I thought I was over the pain part of it, but my...
- 8 Nov 2011
In my initial consultation, my doctor seemed to be reading off a script about the difference between saline and silicone. As I would have questions, he almost had a tone of "don't interrupt me." When he finally finished, I had forgotten many of my questions and felt like my head was spinning. He left the office, and a nurse came in to schedule me. I hadn't even gotten a definitive answer about how many cc' he thought would look good on me to proportion out my body.... so he came back in and asked what I'd want.

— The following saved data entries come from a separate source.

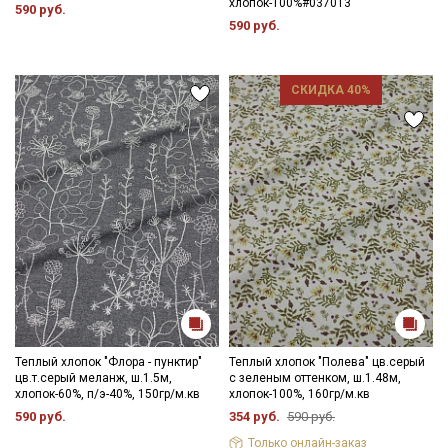
хлопок-100%#037013
590 руб.
590 руб.
СКИДКА 40%
Теплый хлопок "Флора - пунктир"
Теплый хлопок "Полева" цв.серый
цв.т.серый меланж, ш.1.5м,
с зеленым оттенком, ш.1.48м,
хлопок-60%, п/э-40%, 150гр/м.кв
хлопок-100%, 160гр/м.кв
590 руб.
354 руб.
590 руб.
Только онлайн-заказ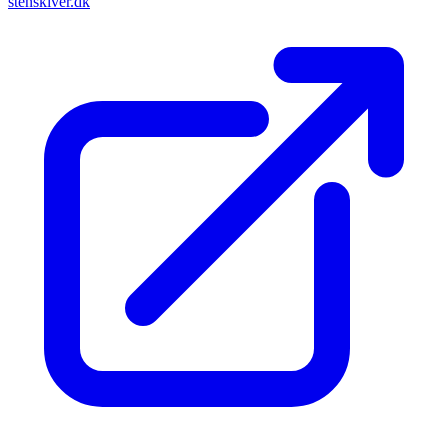
stenskiver.dk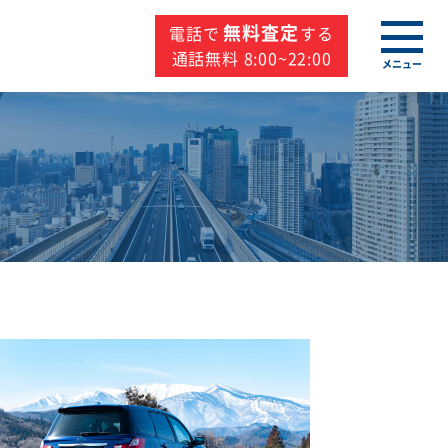
無料査定
電話で
する
通話無料 8:00~22:00
メニュー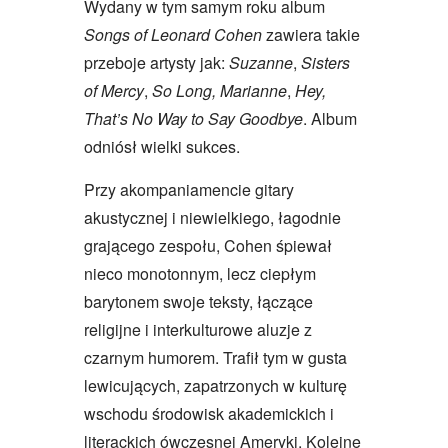
Wydany w tym samym roku album
Songs of Leonard Cohen
zawiera takie
przeboje artysty jak:
Suzanne
,
Sisters
of Mercy
,
So Long, Marianne
,
Hey,
That’s No Way to Say Goodbye
. Album
odniósł wielki sukces.
Przy akompaniamencie gitary
akustycznej i niewielkiego, łagodnie
grającego zespołu, Cohen śpiewał
nieco monotonnym, lecz ciepłym
barytonem swoje teksty, łączące
religijne i interkulturowe aluzje z
czarnym humorem. Trafił tym w gusta
lewicujących, zapatrzonych w kulturę
wschodu środowisk akademickich i
literackich ówczesnej Ameryki. Kolejne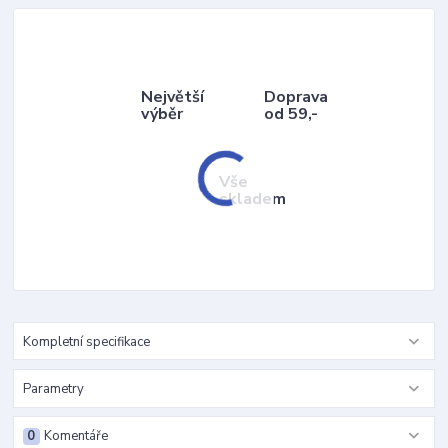
Největší
Doprava
výběr
od 59,-
Vše
skladem
Kompletní specifikace
Parametry
0
Komentáře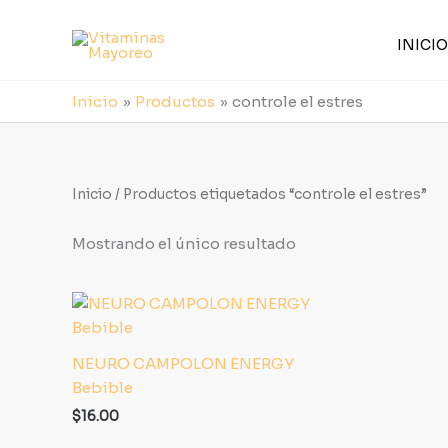
Ir
al
INICIO
contenido
Inicio
Productos
controle el estres
Inicio
/ Productos etiquetados “controle el estres”
Mostrando el único resultado
NEURO CAMPOLON ENERGY
Bebible
$
16.00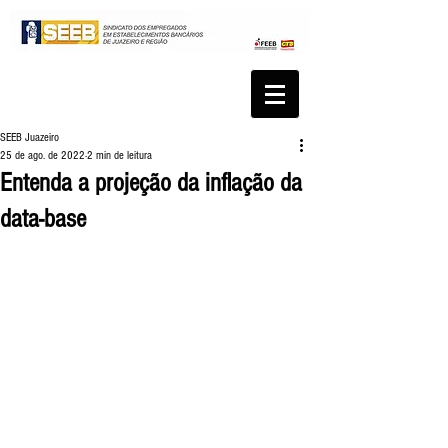
SEEB Juazeiro
25 de ago. de 2022
2 min de leitura
Entenda a projeção da inflação da
data-base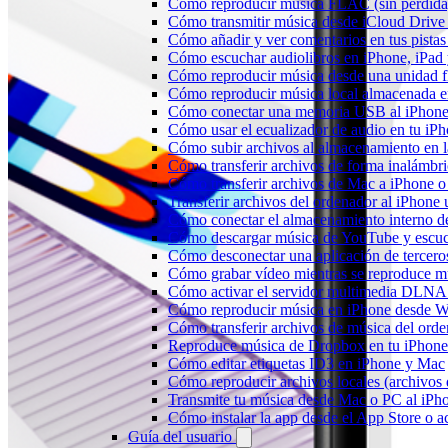
Cómo reproducir música FLAC (sin pérdida
Cómo transmitir música desde iCloud Drive
Cómo añadir y ver comentarios en tus pista
Cómo escuchar audiolibros en iPhone, iPa
Cómo reproducir música desde una unidad 
Cómo reproducir música local almacenada e
Cómo conectar una memoria USB al iPhone y 
Cómo usar el ecualizador de audio en tu iP
Cómo subir archivos al almacenamiento en l
Cómo transferir archivos de forma inalámbr
Cómo transferir archivos de Mac a iPhone o
Transferir archivos del ordenador al iPhon
Cómo conectar el almacenamiento interno 
Cómo descargar música de YouTube y escuc
Cómo desconectar una aplicación de tercero
Cómo grabar vídeo mientras se reproduce mú
Cómo activar el servidor multimedia DLNA 
Cómo reproducir música en iPhone desd
Cómo transferir archivos de música del ord
Reproduce música de Dropbox en tu iPhone 
Cómo editar etiquetas ID3 en iPhone y Mac
Cómo reproducir archivos locales (archivos
Transmite tu música desde Mac o PC al iP
Cómo instalar la app desde el App Store o 
Guía del usuario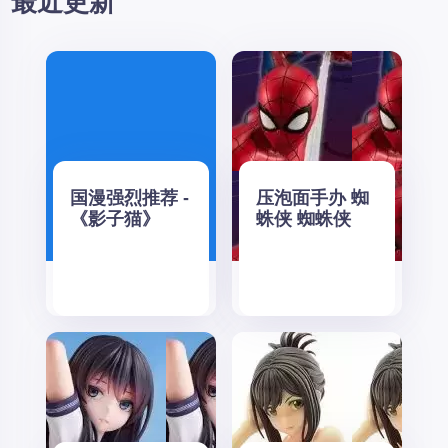
最近更新
国漫强烈推荐 -
压泡面手办 蜘
《影子猫》
蛛侠 蜘蛛侠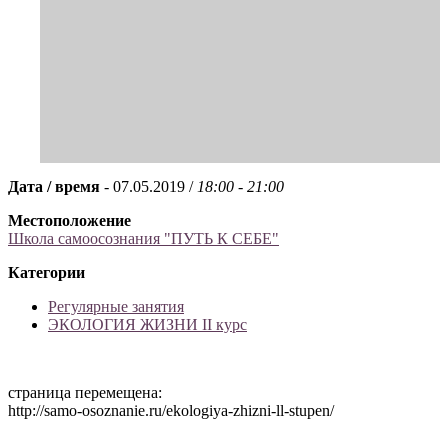
Дата / время
- 07.05.2019 /
18:00 - 21:00
Местоположение
Школа самоосознания "ПУТЬ К СЕБЕ"
Категории
Регулярные занятия
ЭКОЛОГИЯ ЖИЗНИ II курс
страница перемещена:
http://samo-osoznanie.ru/ekologiya-zhizni-ll-stupen/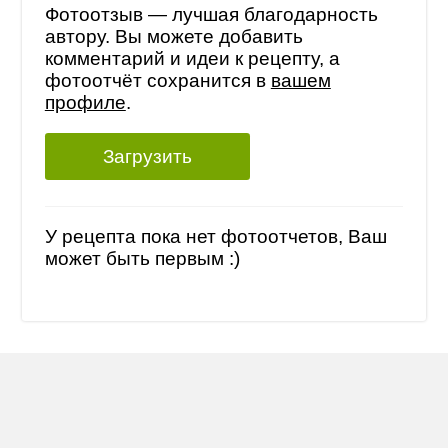
Фотоотзыв — лучшая благодарность
автору. Вы можете добавить
комментарий и идеи к рецепту, а
фотоотчёт сохранится в
вашем
профиле
.
Загрузить
У рецепта пока нет фотоотчетов, Ваш
может быть первым :)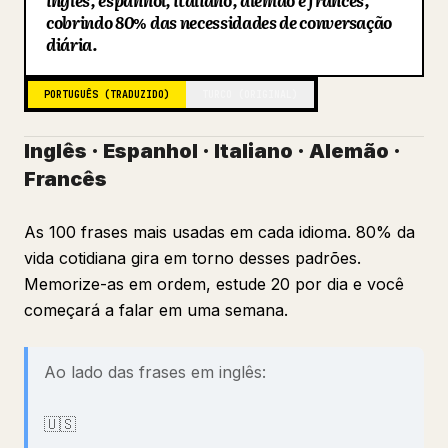
inglês, espanhol, italiano, alemão e francês,
cobrindo 80% das necessidades de conversação
Blog
diária.
Atualizações
PORTUGUÊS (TRADUZIDO)
TURCO (ORIGINAL)
Inglês · Espanhol · Italiano · Alemão ·
Francês
As 100 frases mais usadas em cada idioma. 80% da
vida cotidiana gira em torno desses padrões.
Memorize-as em ordem, estude 20 por dia e você
começará a falar em uma semana.
Ao lado das frases em inglês:
🇺🇸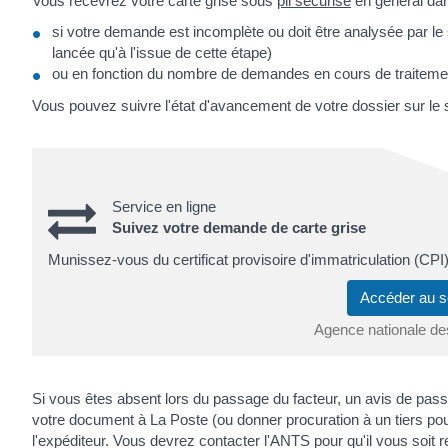
Vous recevrez votre carte grise sous
pli sécurisé
en général da
si votre demande est incomplète ou doit être analysée par le se
lancée qu'à l'issue de cette étape)
ou en fonction du nombre de demandes en cours de traiteme
Vous pouvez suivre l'état d'avancement de votre dossier sur le s
Service en ligne
Suivez votre demande de carte grise
Munissez-vous du certificat provisoire d'immatriculation (CPI)
Accéder au s
Agence nationale de
Si vous êtes absent lors du passage du facteur, un avis de pas
votre document à La Poste (ou donner procuration à un tiers pour l
l'expéditeur. Vous devrez contacter l'ANTS pour qu'il vous soit 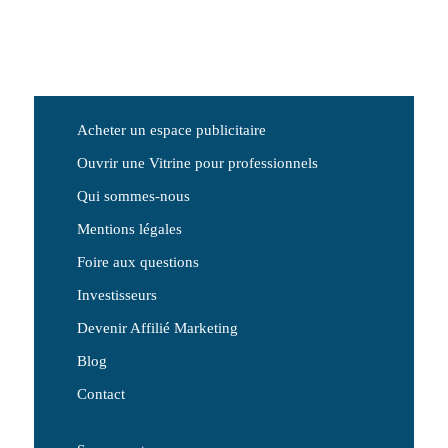
Acheter un espace publicitaire
Ouvrir une Vitrine pour professionnels
Qui sommes-nous
Mentions légales
Foire aux questions
Investisseurs
Devenir Affilié Marketing
Blog
Contact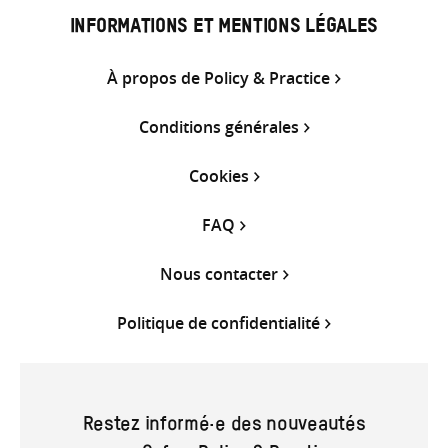
INFORMATIONS ET MENTIONS LÉGALES
À propos de Policy & Practice
Conditions générales
Cookies
FAQ
Nous contacter
Politique de confidentialité
Restez informé·e des nouveautés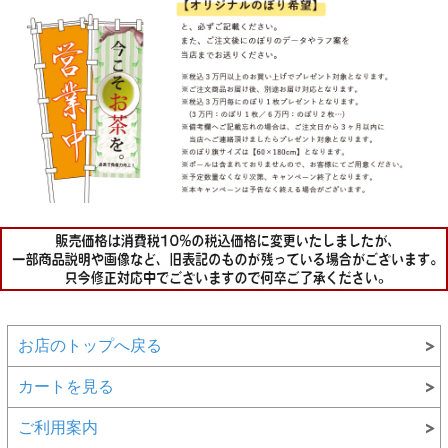
お店のトップへ戻る
カートを見る
ご利用案内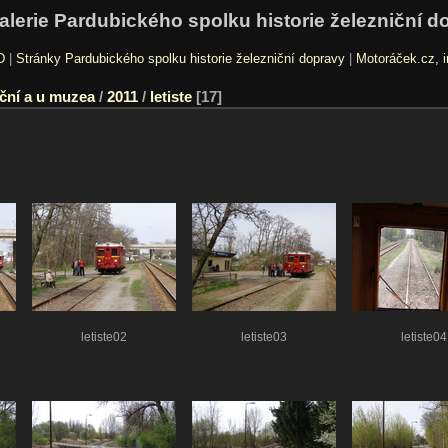
alerie Pardubického spolku historie železniční d
D
|
Stránky Pardubického spolku historie železniční dopravy
|
Motoráček.cz, i
ční a u muzea
/
2011
/
letiste
17
letiste02
letiste03
letiste04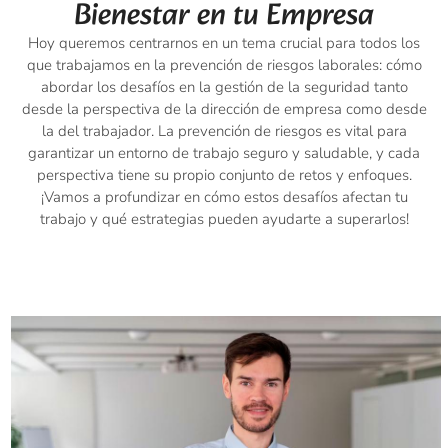
Bienestar en tu Empresa
Hoy queremos centrarnos en un tema crucial para todos los
que trabajamos en la prevención de riesgos laborales: cómo
abordar los desafíos en la gestión de la seguridad tanto
desde la perspectiva de la dirección de empresa como desde
la del trabajador. La prevención de riesgos es vital para
garantizar un entorno de trabajo seguro y saludable, y cada
perspectiva tiene su propio conjunto de retos y enfoques.
¡Vamos a profundizar en cómo estos desafíos afectan tu
trabajo y qué estrategias pueden ayudarte a superarlos!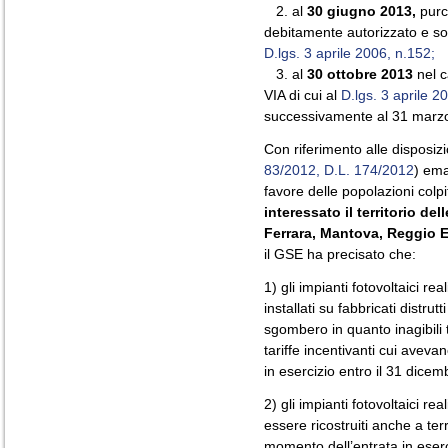
2. al
30 giugno 2013,
purch
debitamente autorizzato e sot
D.lgs. 3 aprile 2006, n.152;
3. al
30 ottobre 2013
nel c
VIA di cui al
D.lgs. 3 aprile 2
successivamente al 31 marz
Con riferimento alle disposiz
83/2012,
D.L. 174/2012
) ema
favore delle popolazioni colpi
interessato il territorio d
Ferrara, Mantova, Reggio E
il GSE ha precisato che:
1) gli impianti fotovoltaici rea
installati su fabbricati distru
sgombero in quanto inagibili
tariffe incentivanti cui aveva
in esercizio entro il 31 dice
2) gli impianti fotovoltaici rea
essere ricostruiti anche a ter
momento dell’entrata in eserc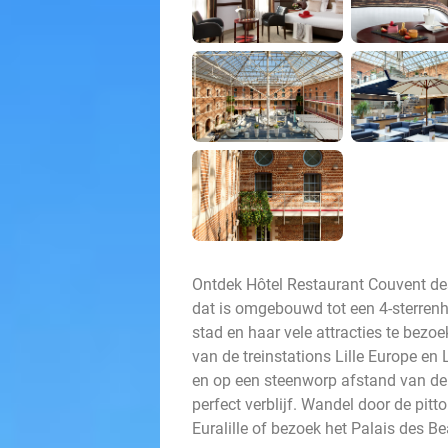
Ontdek Hôtel Restaurant Couvent de
dat is omgebouwd tot een 4-sterrenhot
stad en haar vele attracties te bez
van de treinstations Lille Europe en 
en op een steenworp afstand van de C
perfect verblijf. Wandel door de pitt
Euralille of bezoek het Palais des Be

I said between a large B and a small C. He reasoned that most women would like to have gone bigger if they only make a minor jump in size, and suggested going bigger. I went home, thought about it and decided he was right. I looked at many before and afters, and this site's forums and decided the benefits far outweigh the risks. I called at least once a week with a page full of questions each time about capsular contracture, warranties, pain levels and medication combinations. My doctor did seem to be pretty in and out when I did have a chance to see him. I was told to be there at 8:50 so I'd have plenty of time to answer my questions before we started my surgery at 9. He arrived in the doctor's office shortly after 9 and seemed a little rushed to make the marks on my chest. When I woke up, I was too groggy to have a conversation, but was fairly disappointed that he wasn't there to see me out, or meet my mom and give her a report on the surgery. I was also told I'd get a card that said the serial number of my implant and information regarding the surgery. I don't recall being given any papers like this. The last 24 hours have been a blur and maybe I will have more information after I see the doctor again tomorrow and he teaches me the breast massage technique to minimize hardening or risks of capsular conracture.